Tisana rilassante contro stress e insonnia

Contro la stanchezza quotidiana

Dormire poco la notte spesso è il risultato provocato dallo stress, ansia e stanchezza quotidiana. Tra i tanti rimedi per combattere l’insonnia ci sono le tisane rilassante che aiutano a conciliare il sonno.

Sono diverse le erbe che possono essere utilizzate: malva, passiflora, melissa, valeriana ed escolzia. Ma vediamo gli effetti delle varie erbe. La malva rilassa corpo e mente, specie se miscelata con ortica, gramigna, verbena e finocchio. Foglie e fiori della malva contengono un prezioso complesso vitaminico e oltre alle note proprietà rilassanti, svolgono sull’organismo un’azione antiinfiammatoria, emolliente e rinfrescante. La passiflora è una pianta conosciuta fin dall’antichità per le sue proprietà antispasmodiche e rilassanti. Durante la Prima Guerra Mondiale era nota come erba capace di alleviare le ‘angosce di guerra’.

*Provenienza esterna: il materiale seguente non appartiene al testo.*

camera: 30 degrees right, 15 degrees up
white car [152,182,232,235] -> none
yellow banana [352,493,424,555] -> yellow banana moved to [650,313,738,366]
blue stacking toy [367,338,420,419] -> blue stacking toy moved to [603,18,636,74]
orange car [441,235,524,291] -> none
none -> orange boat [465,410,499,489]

È forse la più conosciuta come calmante naturale, ma la camomilla non è solo utile per conciliare il sonno. Tra le sue tante virtù spiccano le proprietà digestive, antinevralgiche, antispasmodiche, anti-infiammatorie e sedative che ben si prestano ad alleviare anche i dolori mestruali. Noto anche per le sue proprietà diuretiche, il tiglio è una pianta molto apprezzata per stimolare il sonno, calmare i nervi e sedare l’ansia. La melissa oltre ad avere un effetto rilassante è indicata anche per chi soffre di disturbi gastrointerinali (bruciore di stomaco, iperacidità, gonfiore addominale) sempre causati dallo stress.

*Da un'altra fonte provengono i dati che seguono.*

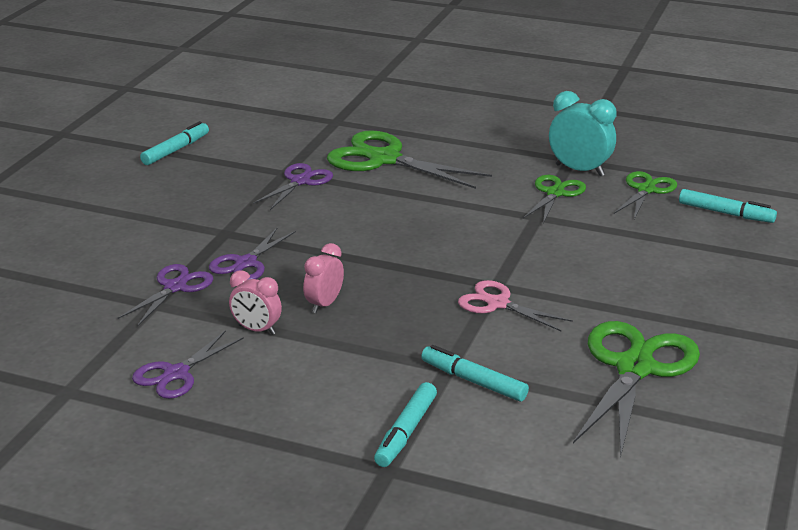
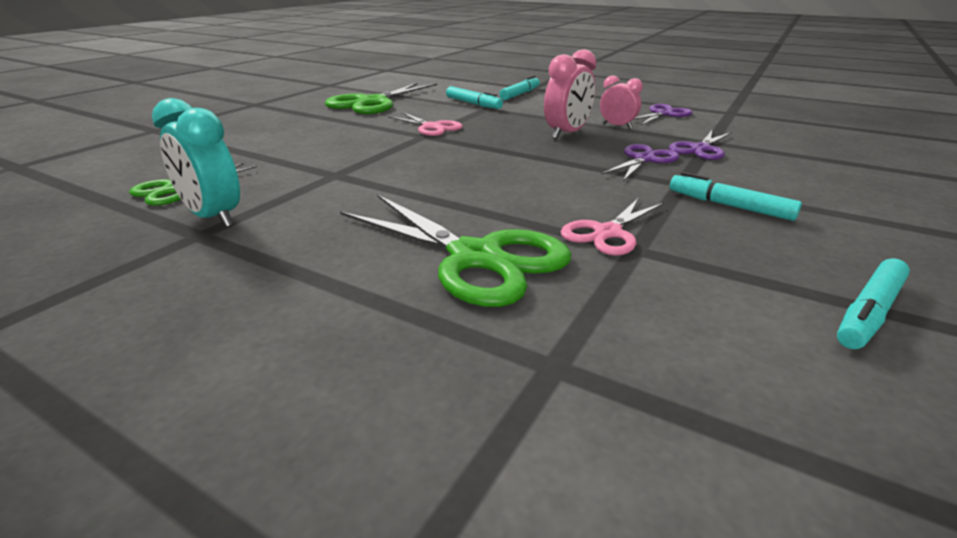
camera: 170 degrees left, 0 degrees up
purple scissors [253,163,333,210] -> pink scissors [560,198,664,256]
pink clock [303,243,344,313] -> pink clock [544,49,597,139], size x1.55
green scissors [523,175,586,224] -> none
turquoise marker [679,189,777,223] -> turquoise marker moved to [670,172,802,221]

La valeriana è il miglior rimedio naturale per la cura dei disturbi del sonno poiché garantisce il buon funzionamento del sistema nervoso centrale. Chi soffre di palpitazioni e tachicardia di origine nervosa, potrebbe trovare sollievo in una buona tisana rilassante al biancospino noto proprio per le sue proprietà cardioprotettrici e cardiotoniche. Infine l’escolzia, nota anche come papavero della California, favorisce il sonno con le sue proprietà miorilassanti, agendo direttamente sul sistema nervoso. Una sola precauzione: utilizzarla con parsimonia perché può dare assuefazione.